Folklore, tradition, wife’s tales, superstition all play a part in our everyday lives
When I was little, my mother had to work, unusual for a Cuban woman of the day but I was left to the care of this very nice woman who said I was “her Godson”. In any case, having that privilege was awesome for me because she was kind and loving. She lived with her parents and was unmarried…clearly at her age she was a spinster. The parents, both illiterate were colorful characters in my hometown.
One of the curious thing that I observed was the pious behavior and religiosity that the mother displayed. She kept a calendar and would look up every day at the saints listed for that one day and she would announce: “Today is St. Gervasio’s day…we have to go to his house and wish him a happy Saint’s day.” It matter not that the bloke wasn’t born on that particular day but what mattered to her is that he had the Saint’s name.
There was one very curious thing this woman believed in: she thought that she had supernatural powers…the power to heal, to give a stomach massage and to “pasar la mano” of any sick person and she would miraculously make that person healthy again.
But I think that what really took the grand prize was that she believed she could actually dissolve a waterspout or a forming tornado. This was significant because my hometown was almost destroyed in its entirety in a December 26, 1940 tornado. What this woman did was to take a knife, point it at the forming menacing cloud and utter some nonsense accompanied by a prayer. Sure the waterspout dissolved and everyone was at awe…but it was going to dissolve anyhow…at least that is what I thought and to me she didn’t really do anything…and in reality, she didn’t…it was her own conviction that she could, she actually thought she could dissolve the tornado.
Look, I don’t care really if you believe in little green unicorns from Tasmania; nor if you opt to worship them while hanging upside down from a chandelier. What troubles me is the insistence of some of these believers of nonsense and superstition that I too have to believe or I am a heretic or worse.
The most important thing for those “believers” or those who claim to have “faith” is that their convictions may be very real and very emotional for them but they can’t go around trying to push it on other people. Some of us are even resentful when one of these religious fanatics comes and knocks at my front door looking for validation and to convert me.
The way I see it; if your religion is so great, you wouldn’t need to go around knocking on doors looking for converts…people would knock down your door in order to join you. So, please spare me the absurdity of your rationalizations, refrain from trying to tell me that I am going to hell and that sort of thing if I don’t believe the same way you do.

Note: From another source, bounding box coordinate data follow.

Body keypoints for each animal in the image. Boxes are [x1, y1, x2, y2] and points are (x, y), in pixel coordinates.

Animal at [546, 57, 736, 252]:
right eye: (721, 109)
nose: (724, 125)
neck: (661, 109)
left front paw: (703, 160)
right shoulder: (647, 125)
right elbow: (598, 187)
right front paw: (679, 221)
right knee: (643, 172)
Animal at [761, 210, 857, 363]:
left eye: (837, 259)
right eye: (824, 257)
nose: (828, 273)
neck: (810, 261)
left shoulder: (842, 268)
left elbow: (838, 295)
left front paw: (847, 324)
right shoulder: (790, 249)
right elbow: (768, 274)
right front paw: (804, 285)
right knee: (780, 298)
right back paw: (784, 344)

You have your Constitutional right to have faith and believe in anything you deem worthy…but what I will absolutely not tolerate is for you to get together with other people of the same mindset as yours and make laws that deprive me of my rights or render me a second class citizen. You are not any better or any worse than I am and the sooner you learn that the better. You don’t have a special relationship with God and if you did God hasn’t found out about it.